About two months ago, I wrote about a set of train cars located down here in Miami, abandoned and left to rot on the side of a warehouse. With many of these write-ups I do, I usually don’t have the full story but I research and post what I could find, to build interest and hopefully, have someone come out and help explain a bit more.
This is one of those cases, where I was led to a railway preservation forum and a thread about the Hollywood Train Museum and the train that was to be the Great Floridian Dorothy Walker Bush. Tom Flanary, Treasurer and currently a board member at the Gold Coast Railroad Museum commented on the thread, saying GCRM wasn’t interested in the trains, probably due to the fact that they already have car currently being restored on-site and limited space. I spoke with him personally and was able to get some more history on the behind the abandoned cars.
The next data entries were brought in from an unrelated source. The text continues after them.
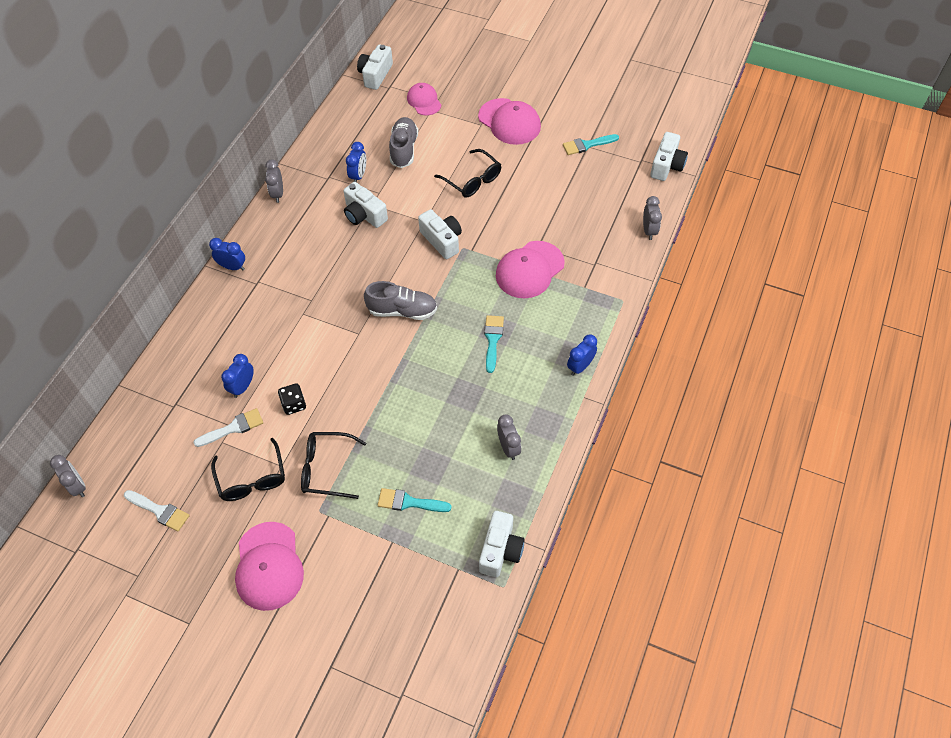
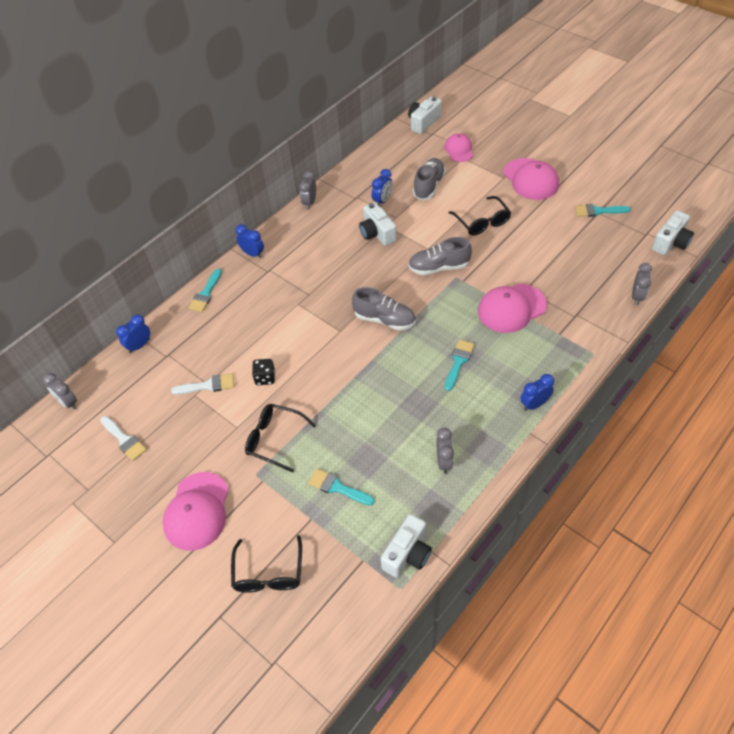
camera: 20 degrees right, 5 degrees down
grey clock [50,455,86,497] -> grey clock turned 150 degrees clockwise [43,373,77,410]
black glasses [211,438,285,501] -> black glasses moved to [231,535,302,593]
blue clock [221,354,254,398] -> blue clock moved to [116,315,150,353]
white camera [418,209,462,259] -> grey shoe [408,237,472,275]
none -> turquoise brush [189,269,222,312]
Photo Credit: Bullet, 2011
When I first researched the train cars, I was under the assumption that the two cars in the front, labeled POTUS I and POTUS II, were not part of the failed restoration project and had no clue where they had come from or if they they were really presidential cars. The cars were in fact to be part of the Dorothy Walker Bush Great Floridian 2000, two of three train cars sent to Steamtown in 2001-2002 to be restored by the National Park Service. For whatever reason, the #89436 army hospital train car was restored and is now on display at the Gold Coast Railroad Museum, while the other two made their way to Hialeah on the side of a warehouse.
The first car of the two, labeled POTUS I, is the Signal Corps Gen. Albert J Myer, a radio railcar, which always accompanied the Ferdinand Magellan. You can read more about it here and here. The second car, labeled POTUS II, is the Morn, a crew car for the Myer and built out of Hospital Unit Car USA 89426.
Mr. Campos was indeed arrested, sent to prison and is thought to be out on probation at the time of this writing, so the legal issues surrounding these cars have been dealt with. As for finding someone interested in restoring these is something that should be looked into.